GREENE: I think most Americans look at this and they say it was disrespectful for her and it is absolutely okay for the President to want to address her -- you know -- misinformation in her book, especially when she walked out of the White House and said that it was a cordial meeting. And then, as it related to the book, she wanted to have a confrontational stance. It helped her book sales. But at the end of the day, we have to get past the disrespect part for the President because there is a level of disrespect for this office that has taken place in the last three years that any American should find unacceptable.
I note that she never mentioned the President's race in her closing argument, nor did she say that he is disrespected for his race.
WEBB: Okay, this is ridiculous. For all the people who claim that people hate Obama because he's black, he's half-white. Which half do you hate? He's biracial. Who hates the white half, who hates the black half. That is the ridiculous nature of what Jehmu and what the left put out. It's ridiculous. We as Americans -- America is post-racial. This is not post-racial.
With regard to Webb's claim that America is post-racial, I strongly disagree. And I offer this excellent article about racial identity and being born biracial as evidence that we have a long way to go when discussing such things. This quote in particular resonates:
Also, we cannot have a conversation about biracial Americans being constructed as black without acknowledging the role slavery has played in racial identity politics. Historically, the child of a white male slave owner and a black female slave (many times through rape) was constructed as black, and was therefore another body donated (by the father) to the exploitation empire of slavery."

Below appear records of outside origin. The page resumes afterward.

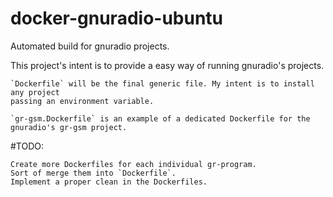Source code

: # docker-gnuradio-ubuntu
Automated build for gnuradio projects.

This project's intent is to provide a easy way of running gnuradio's projects.
	
	`Dockerfile` will be the final generic file. My intent is to install any project
	passing an environment variable.

	`gr-gsm.Dockerfile` is an example of a dedicated Dockerfile for the gnuradio's gr-gsm project.
	
#TODO:

	Create more Dockerfiles for each individual gr-program.
	Sort of merge them into `Dockerfile`.
	Implement a proper clean in the Dockerfiles. 
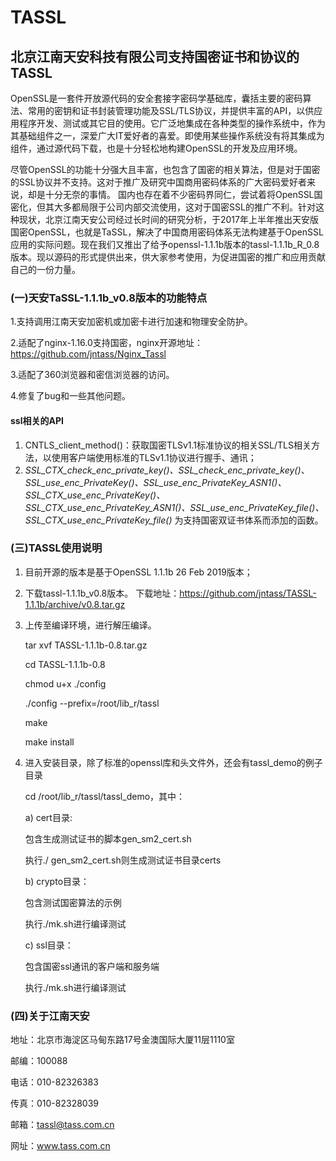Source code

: # TASSL
## 北京江南天安科技有限公司支持国密证书和协议的TASSL

OpenSSL是一套件开放源代码的安全套接字密码学基础库，囊括主要的密码算法、常用的密钥和证书封装管理功能及SSL/TLS协议，并提供丰富的API，以供应用程序开发、测试或其它目的使用。它广泛地集成在各种类型的操作系统中，作为其基础组件之一，深爱广大IT爱好者的喜爱。即使用某些操作系统没有将其集成为组件，通过源代码下载，也是十分轻松地构建OpenSSL的开发及应用环境。
 
尽管OpenSSL的功能十分强大且丰富，也包含了国密的相关算法，但是对于国密的SSL协议并不支持。这对于推广及研究中国商用密码体系的广大密码爱好者来说，却是十分无奈的事情。
 国内也存在着不少密码界同仁，尝试着将OpenSSL国密化，但其大多都局限于公司内部交流使用，这对于国密SSL的推广不利。针对这种现状，北京江南天安公司经过长时间的研究分析，于2017年上半年推出天安版国密OpenSSL，也就是TaSSL，解决了中国商用密码体系无法构建基于OpenSSL应用的实际问题。现在我们又推出了给予openssl-1.1.1b版本的tassl-1.1.1b_R_0.8版本。现以源码的形式提供出来，供大家参考使用，为促进国密的推广和应用贡献自己的一份力量。

### (一)天安TaSSL-1.1.1b_v0.8版本的功能特点
1.支持调用江南天安加密机或加密卡进行加速和物理安全防护。

2.适配了nginx-1.16.0支持国密，nginx开源地址：https://github.com/jntass/Nginx_Tassl

3.适配了360浏览器和密信浏览器的访问。

4.修复了bug和一些其他问题。

#### ssl相关的API
1. CNTLS_client_method()：获取国密TLSv1.1标准协议的相关SSL/TLS相关方法，以使用客户端使用标准的TLSv1.1协议进行握手、通讯；
2. *SSL_CTX_check_enc_private_key()、SSL_check_enc_private_key()、SSL_use_enc_PrivateKey()、SSL_use_enc_PrivateKey_ASN1()、SSL_CTX_use_enc_PrivateKey()、SSL_CTX_use_enc_PrivateKey_ASN1()、SSL_use_enc_PrivateKey_file()、SSL_CTX_use_enc_PrivateKey_file()*
为支持国密双证书体系而添加的函数。

### (三)TASSL使用说明
1. 目前开源的版本是基于OpenSSL 1.1.1b  26 Feb 2019版本；

2.	下载tassl-1.1.1b_v0.8版本。
下载地址：https://github.com/jntass/TASSL-1.1.1b/archive/v0.8.tar.gz

3.	上传至编译环境，进行解压编译。

    tar xvf TASSL-1.1.1b-0.8.tar.gz

    cd TASSL-1.1.1b-0.8

    chmod u+x ./config

    ./config --prefix=/root/lib_r/tassl

    make

    make install

4.	进入安装目录，除了标准的openssl库和头文件外，还会有tassl_demo的例子目录

    cd /root/lib_r/tassl/tassl_demo，其中：

    a)	cert目录:

    包含生成测试证书的脚本gen_sm2_cert.sh

    执行./ gen_sm2_cert.sh则生成测试证书目录certs

    b)	crypto目录：

    包含测试国密算法的示例

    执行./mk.sh进行编译测试

    c)	ssl目录：

    包含国密ssl通讯的客户端和服务端

    执行./mk.sh进行编译测试


### (四)关于江南天安

地址：北京市海淀区马甸东路17号金澳国际大厦11层1110室

邮编：100088 

电话：010-82326383 

传真：010-82328039 

邮箱：tassl@tass.com.cn 

网址：www.tass.com.cn 
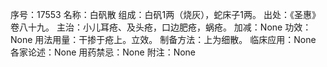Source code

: 序号：17553
名称：白矾散
组成：白矾1两（烧灰），蛇床子1两。
出处：《圣惠》卷八十九。
主治：小儿耳疮、及头疮，口边肥疮，蜗疮。
加减：None
功效：None
用法用量：干掺于疮上。立效。
制备方法：上为细散。
临床应用：None
各家论述：None
用药禁忌：None
附注：None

The U.S. alone adopted the one-drop rule, defining any child with "a drop" of black blood as legally black. Throughout our history, these racial classifications have been imposed to maintain white supremacy.

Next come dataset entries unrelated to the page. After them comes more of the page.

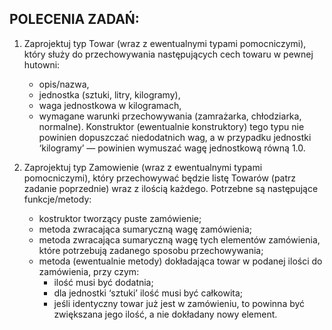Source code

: ## POLECENIA ZADAŃ:

1. Zaprojektuj typ Towar (wraz z ewentualnymi typami pomocniczymi), który służy do przechowywania następujących cech towaru w pewnej hutowni:
   - opis/nazwa,
   - jednostka (sztuki, litry, kilogramy),
   - waga jednostkowa w kilogramach,
   - wymagane warunki przechowywania (zamrażarka, chłodziarka, normalne).
Konstruktor (ewentualnie konstruktory) tego typu nie powinien dopuszczać niedodatnich wag, a w przypadku jednostki ‘kilogramy’ — powinien wymuszać wagę jednostkową równą 1.0.

2. Zaprojektuj typ Zamowienie (wraz z ewentualnymi typami pomocniczymi), który przechowywać będzie listę Towarów (patrz zadanie poprzednie) wraz z ilością każdego. Potrzebne są następujące funkcje/metody:
   - kostruktor tworzący puste zamówienie;
   - metoda zwracająca sumaryczną wagę zamówienia;
   - metoda zwracająca sumaryczną wagę tych elementów zamówienia, które potrzebują zadanego sposobu przechowywania;
   - metoda (ewentualnie metody) dokładająca towar w podanej ilości do zamówienia, przy czym:
     - ilość musi być dodatnia;
     - dla jednostki ‘sztuki’ ilość musi być całkowita;
     - jeśli identyczny towar już jest w zamówieniu, to powinna być zwiększana jego ilość, a nie dokładany nowy element.
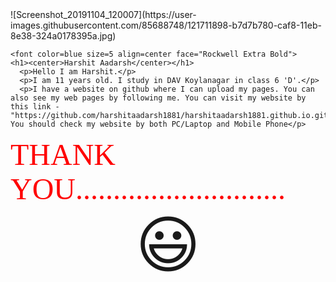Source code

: <html>
  <head>
    <title> Harshit Aadarsh</title>
    <body style="background-color=green">![Screenshot_20191104_120007](https://user-images.githubusercontent.com/85688748/121711898-b7d7b780-caf8-11eb-8e38-324a0178395a.jpg)

    <font color=blue size=5 align=center face="Rockwell Extra Bold">
    <h1><center>Harshit Aadarsh</center></h1>
      <p>Hello I am Harshit.</p>
      <p>I am 11 years old. I study in DAV Koylanagar in class 6 'D'.</p>
      <p>I have a website on github where I can upload my pages. You can also see my web pages by following me. You can visit my website by this link - "https://github.com/harshitaadarsh1881/harshitaadarsh1881.github.io.git". You should check my website by both PC/Laptop and Mobile Phone</p>
  </font>
       <font color=red align=center face="Verdana" size=10>THANK YOU............................</font>
    <center>
      <span style='font-size:100px;'>&#128515;</span>
    </center>
       </body>
       </html>
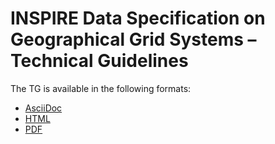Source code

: # INSPIRE Data Specification on Geographical Grid Systems – Technical Guidelines

The TG is available in the following formats:
* [AsciiDoc](dataspecification_gg.adoc)
* [HTML](dataspecification_gg.html)
* [PDF](dataspecification_gg.pdf)
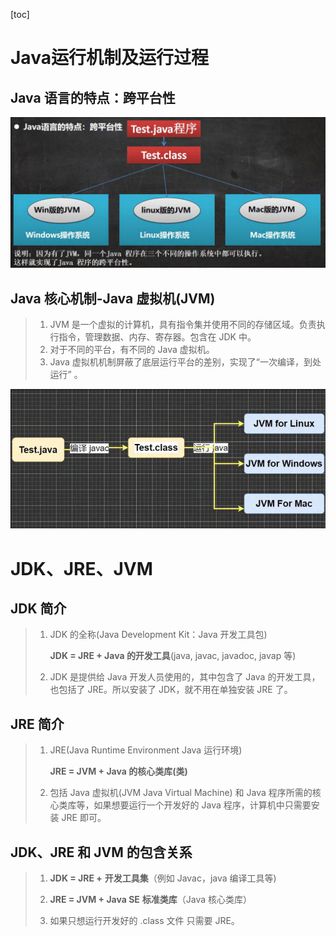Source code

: [toc]

# Java运行机制及运行过程

## Java 语言的特点：跨平台性

<img src="../img/java1.png" alt="java1" style="zoom:80%;" />

## Java 核心机制-Java 虚拟机(JVM)

> 1. JVM 是一个虚拟的计算机，具有指令集并使用不同的存储区域。负责执行指令，管理数据、内存、寄存器。包含在 JDK 中。
> 2. 对于不同的平台，有不同的 Java 虚拟机。
> 3. Java 虚拟机机制屏蔽了底层运行平台的差别，实现了“一次编译，到处运行” 。

![jvm](..\img\jvm.png)

# JDK、JRE、JVM

## JDK 简介

> 1) JDK 的全称(Java Development Kit：Java 开发工具包) 
>
>     **JDK = JRE + Java 的开发工具**(java, javac, javadoc, javap 等)
>
> 2) JDK 是提供给 Java 开发人员使用的，其中包含了 Java 的开发工具，也包括了 JRE。所以安装了 JDK，就不用在单独安装 JRE 了。

## JRE 简介

> 1) JRE(Java Runtime Environment Java 运行环境) 
>
>     **JRE = JVM + Java 的核心类库(类)**
>
> 2) 包括 Java 虚拟机(JVM Java Virtual Machine) 和 Java 程序所需的核心类库等，如果想要运行一个开发好的 Java 程序，计算机中只需要安装 JRE 即可。

## JDK、JRE 和 JVM 的包含关系 

> 1) **JDK = JRE +** **开发工具集**（例如 Javac，java 编译工具等) 
>
> 2) **JRE = JVM + Java SE** **标准类库**（Java 核心类库） 
>
> 3) 如果只想运行开发好的 .class 文件 只需要 JRE。

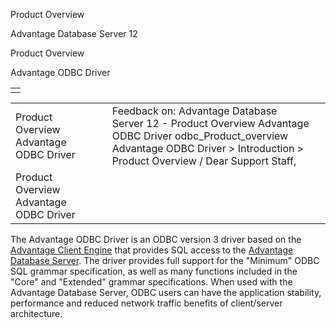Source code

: Product Overview




Advantage Database Server 12  

Product Overview

Advantage ODBC Driver

|  |
| --- |
|  |

|  |  |  |  |  |
| --- | --- | --- | --- | --- |
| Product Overview  Advantage ODBC Driver |  |  | Feedback on: Advantage Database Server 12 - Product Overview Advantage ODBC Driver odbc\_Product\_overview Advantage ODBC Driver > Introduction > Product Overview / Dear Support Staff, |  |
| Product Overview  Advantage ODBC Driver |  |  |  |  |

The Advantage ODBC Driver is an ODBC version 3 driver based on the [Advantage Client Engine](odbc_advantage_client_engine.htm) that provides SQL access to the [Advantage Database Server](master_advantage_database_server.htm). The driver provides full support for the "Minimum" ODBC SQL grammar specification, as well as many functions included in the "Core" and "Extended" grammar specifications. When used with the Advantage Database Server, ODBC users can have the application stability, performance and reduced network traffic benefits of client/server architecture.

Surely Webb knows this, which is why I'm gobsmacked that he would claim the only racism is coming from the black community's reaction to Brewer because the President is bi-racial.
I was raised to celebrate civil rights and respect people regardless of their race. My parents placed a high value on that, but I also know every step we come toward understanding one another comes by actually being honest about attitudes, gestures and some mutual respect. When I hear discussions like this take place, where Fox News puts two African-Americans up to argue with one another about what a white woman's hand gestures mean, where one of them likens outspoken black commentators to criminals and links the President to criminals, and then closes his argument with the claim that we're living in a post-racial society where the only racists are those who took offense to the original gesture, I despair.